(Saved entries)
*** Block opens ***
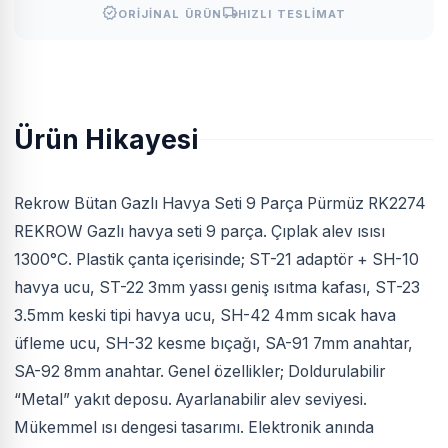
verified
local_shipping
ORIJINAL ÜRÜN
HIZLI TESLIMAT
Ürün Hikayesi
Rekrow Bütan Gazlı Havya Seti 9 Parça Pürmüz RK2274
REKROW Gazlı havya seti 9 parça. Çıplak alev ısısı
1300°C. Plastik çanta içerisinde; ST-21 adaptör + SH-10
havya ucu, ST-22 3mm yassı geniş ısıtma kafası, ST-23
3.5mm keski tipi havya ucu, SH-42 4mm sıcak hava
üfleme ucu, SH-32 kesme bıçağı, SA-91 7mm anahtar,
SA-92 8mm anahtar. Genel özellikler; Doldurulabilir
“Metal” yakıt deposu. Ayarlanabilir alev seviyesi.
Mükemmel ısı dengesi tasarımı. Elektronik anında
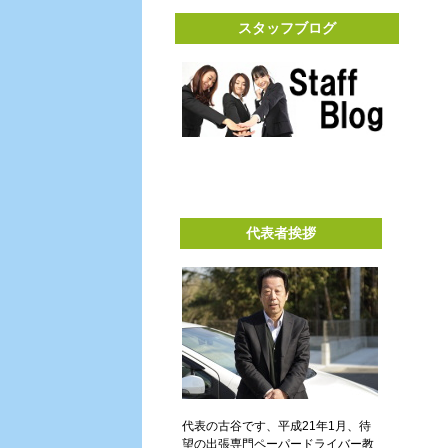
スタッフブログ
代表者挨拶
代表の古谷です、平成21年1月、待
望の出張専門ペーパードライバー教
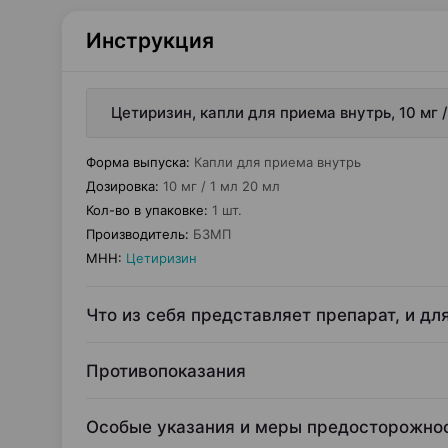
Инструкция
Цетиризин, капли для приема внутрь, 10 мг 
Форма выпуска
:
Капли для приема внутрь
Дозировка
:
10 мг / 1 мл 20 мл
Кол-во в упаковке
:
1 шт.
Производитель
:
БЗМП
МНН
:
Цетиризин
Что из себя представляет препарат, и дл
Противопоказания
Особые указания и меры предосторожно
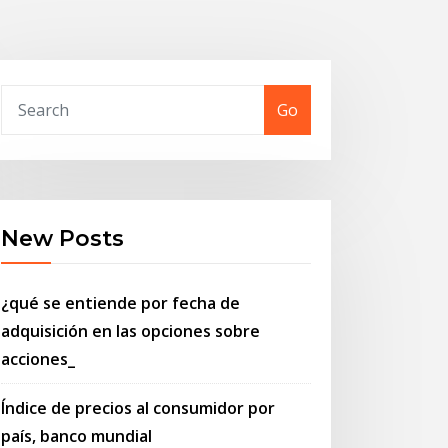
Go
New Posts
¿qué se entiende por fecha de
adquisición en las opciones sobre
acciones_
Índice de precios al consumidor por
país, banco mundial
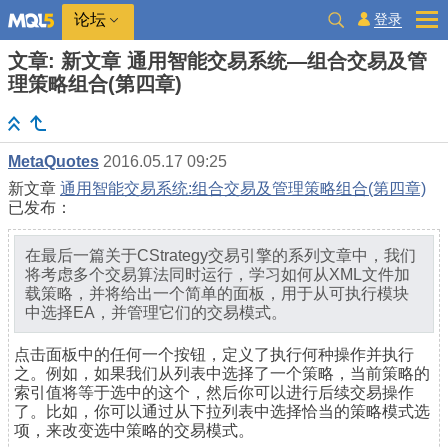
登录
论坛
文章: 新文章 通用智能交易系统—组合交易及管
理策略组合(第四章)
MetaQuotes
2016.05.17 09:25
新文章
通用智能交易系统:组合交易及管理策略组合(第四章)
已发布：
在最后一篇关于CStrategy交易引擎的系列文章中，我们
将考虑多个交易算法同时运行，学习如何从XML文件加
载策略，并将给出一个简单的面板，用于从可执行模块
中选择EA，并管理它们的交易模式。
点击面板中的任何一个按钮，定义了执行何种操作并执行
之。例如，如果我们从列表中选择了一个策略，当前策略的
索引值将等于选中的这个，然后你可以进行后续交易操作
了。比如，你可以通过从下拉列表中选择恰当的策略模式选
项，来改变选中策略的交易模式。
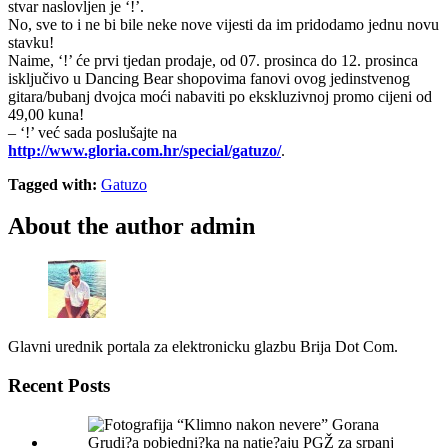
stvar naslovljen je ‘!’.
No, sve to i ne bi bile neke nove vijesti da im pridodamo jednu novu
stavku!
Naime, ‘!’ će prvi tjedan prodaje, od 07. prosinca do 12. prosinca
isključivo u Dancing Bear shopovima fanovi ovog jedinstvenog
gitara/bubanj dvojca moći nabaviti po ekskluzivnoj promo cijeni od
49,00 kuna!
– ‘!’ već sada poslušajte na
http://www.gloria.com.hr/special/gatuzo/
.
Tagged with:
Gatuzo
About the author
admin
Glavni urednik portala za elektronicku glazbu Brija Dot Com.
Recent Posts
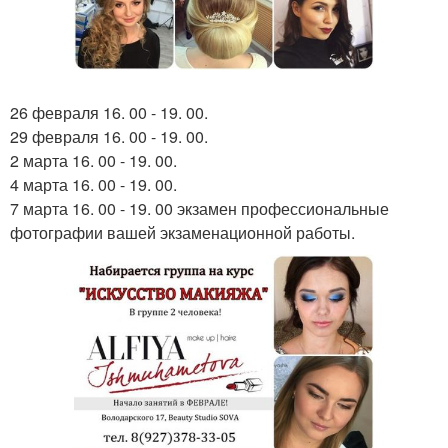
26 февраля 16. 00 - 19. 00.
29 февраля 16. 00 - 19. 00.
2 марта 16. 00 - 19. 00.
4 марта 16. 00 - 19. 00.
7 марта 16. 00 - 19. 00 экзамен профессиональные
фотографии вашей экзаменационной работы.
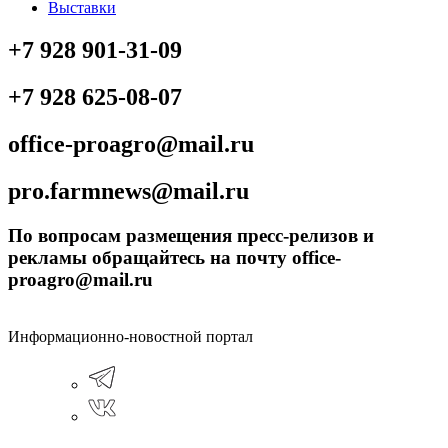
Выставки
+7 928 901-31-09
+7 928 625-08-07
office-proagro@mail.ru
pro.farmnews@mail.ru
По вопросам размещения пресс-релизов и
рекламы обращайтесь на почту office-
proagro@mail.ru
Информационно-новостной портал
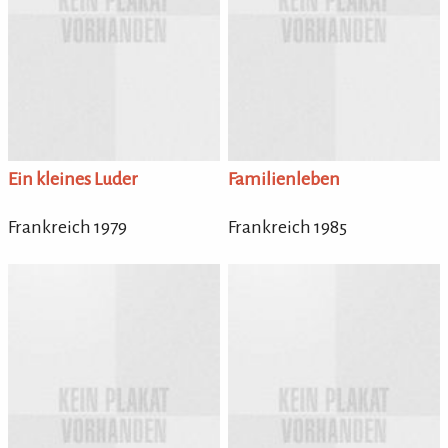
Ein kleines Luder
Familienleben
Frankreich 1979
Frankreich 1985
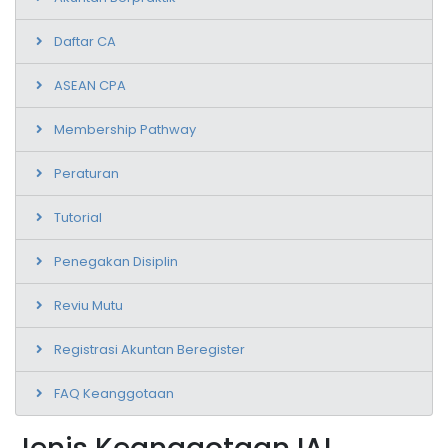
Daftar CA
ASEAN CPA
Membership Pathway
Peraturan
Tutorial
Penegakan Disiplin
Reviu Mutu
Registrasi Akuntan Beregister
FAQ Keanggotaan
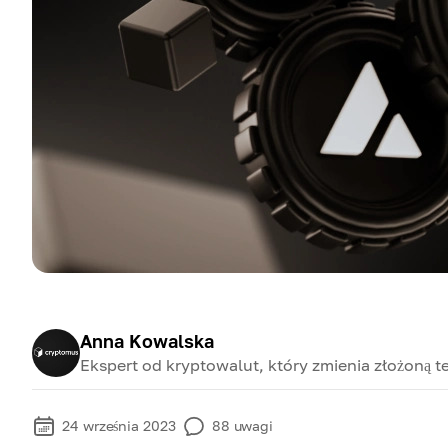
Anna Kowalska
Ekspert od kryptowalut, który zmienia złożoną te
24 września 2023
88
uwagi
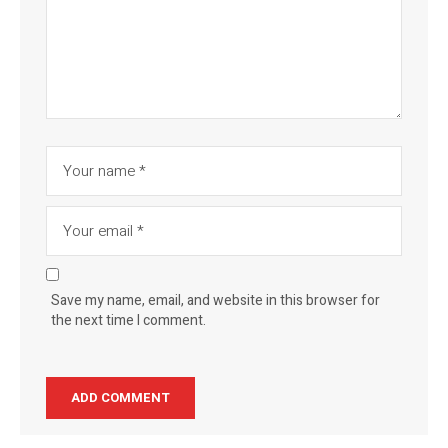
Save my name, email, and website in this browser for
the next time I comment.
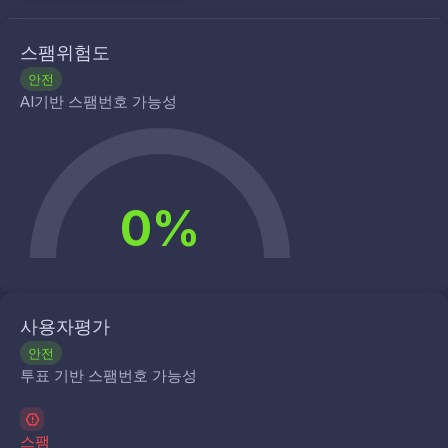
스팸위험도
안전
AI기반 스팸번호 가능성
0%
사용자평가
안전
투표 기반 스팸번호 가능성
스팸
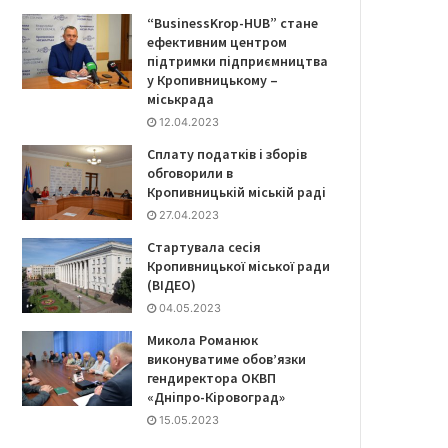
“BusinessKrop-HUB” стане
ефективним центром
підтримки підприємництва
у Кропивницькому –
міськрада
12.04.2023
Сплату податків і зборів
обговорили в
Кропивницькій міській раді
27.04.2023
Стартувала сесія
Кропивницької міської ради
(ВІДЕО)
04.05.2023
Микола Романюк
виконуватиме обов’язки
гендиректора ОКВП
«Дніпро-Кіровоград»
15.05.2023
*** Block closes ***
Reproduce every line of text from the rows above verbatim, from the first row through the last, omitting the pictures themselves.

verified
local_shipping
ORIJINAL ÜRÜN
HIZLI TESLIMAT
Ürün Hikayesi
Rekrow Bütan Gazlı Havya Seti 9 Parça Pürmüz RK2274
REKROW Gazlı havya seti 9 parça. Çıplak alev ısısı
1300°C. Plastik çanta içerisinde; ST-21 adaptör + SH-10
havya ucu, ST-22 3mm yassı geniş ısıtma kafası, ST-23
3.5mm keski tipi havya ucu, SH-42 4mm sıcak hava
üfleme ucu, SH-32 kesme bıçağı, SA-91 7mm anahtar,
SA-92 8mm anahtar. Genel özellikler; Doldurulabilir
“Metal” yakıt deposu. Ayarlanabilir alev seviyesi.
Mükemmel ısı dengesi tasarımı. Elektronik anında
スタッフブログ
代表者挨拶
代表の古谷です、平成21年1月、待
望の出張専門ペーパードライバー教
Инструкция
Цетиризин, капли для приема внутрь, 10 мг 
Форма выпуска
:
Капли для приема внутрь
Дозировка
:
10 мг / 1 мл 20 мл
Кол-во в упаковке
:
1 шт.
Производитель
:
БЗМП
МНН
:
Цетиризин
Что из себя представляет препарат, и дл
Противопоказания
Особые указания и меры предосторожно
Go
New Posts
¿qué se entiende por fecha de
adquisición en las opciones sobre
acciones_
Índice de precios al consumidor por
país, banco mundial
登录
论坛
文章: 新文章 通用智能交易系统—组合交易及管
理策略组合(第四章)
MetaQuotes
2016.05.17 09:25
新文章
通用智能交易系统:组合交易及管理策略组合(第四章)
已发布：
在最后一篇关于CStrategy交易引擎的系列文章中，我们
将考虑多个交易算法同时运行，学习如何从XML文件加
载策略，并将给出一个简单的面板，用于从可执行模块
中选择EA，并管理它们的交易模式。
点击面板中的任何一个按钮，定义了执行何种操作并执行
之。例如，如果我们从列表中选择了一个策略，当前策略的
索引值将等于选中的这个，然后你可以进行后续交易操作
了。比如，你可以通过从下拉列表中选择恰当的策略模式选
项，来改变选中策略的交易模式。
stvar naslovljen je ‘!’.
No, sve to i ne bi bile neke nove vijesti da im pridodamo jednu novu
stavku!
Naime, ‘!’ će prvi tjedan prodaje, od 07. prosinca do 12. prosinca
isključivo u Dancing Bear shopovima fanovi ovog jedinstvenog
gitara/bubanj dvojca moći nabaviti po ekskluzivnoj promo cijeni od
49,00 kuna!
– ‘!’ već sada poslušajte na
http://www.gloria.com.hr/special/gatuzo/
.
Tagged with:
Gatuzo
About the author
admin
Glavni urednik portala za elektronicku glazbu Brija Dot Com.
Recent Posts
26 февраля 16. 00 - 19. 00.
29 февраля 16. 00 - 19. 00.
2 марта 16. 00 - 19. 00.
4 марта 16. 00 - 19. 00.
7 марта 16. 00 - 19. 00 экзамен профессиональные
фотографии вашей экзаменационной работы.
Выставки
+7 928 901-31-09
+7 928 625-08-07
office-proagro@mail.ru
pro.farmnews@mail.ru
По вопросам размещения пресс-релизов и
рекламы обращайтесь на почту office-
proagro@mail.ru
Информационно-новостной портал
Ein kleines Luder
Familienleben
Frankreich 1979
Frankreich 1985
Daftar CA
ASEAN CPA
Membership Pathway
Peraturan
Tutorial
Penegakan Disiplin
Reviu Mutu
Registrasi Akuntan Beregister
FAQ Keanggotaan
Anna Kowalska
Ekspert od kryptowalut, który zmienia złożoną te
24 września 2023
88
uwagi
Save my name, email, and website in this browser for
the next time I comment.
스팸위험도
안전
AI기반 스팸번호 가능성
0%
사용자평가
안전
투표 기반 스팸번호 가능성
스팸
“BusinessKrop-HUB” стане
ефективним центром
підтримки підприємництва
у Кропивницькому –
міськрада
12.04.2023
Сплату податків і зборів
обговорили в
Кропивницькій міській раді
27.04.2023
Стартувала сесія
Кропивницької міської ради
(ВІДЕО)
04.05.2023
Микола Романюк
виконуватиме обов’язки
гендиректора ОКВП
«Дніпро-Кіровоград»
15.05.2023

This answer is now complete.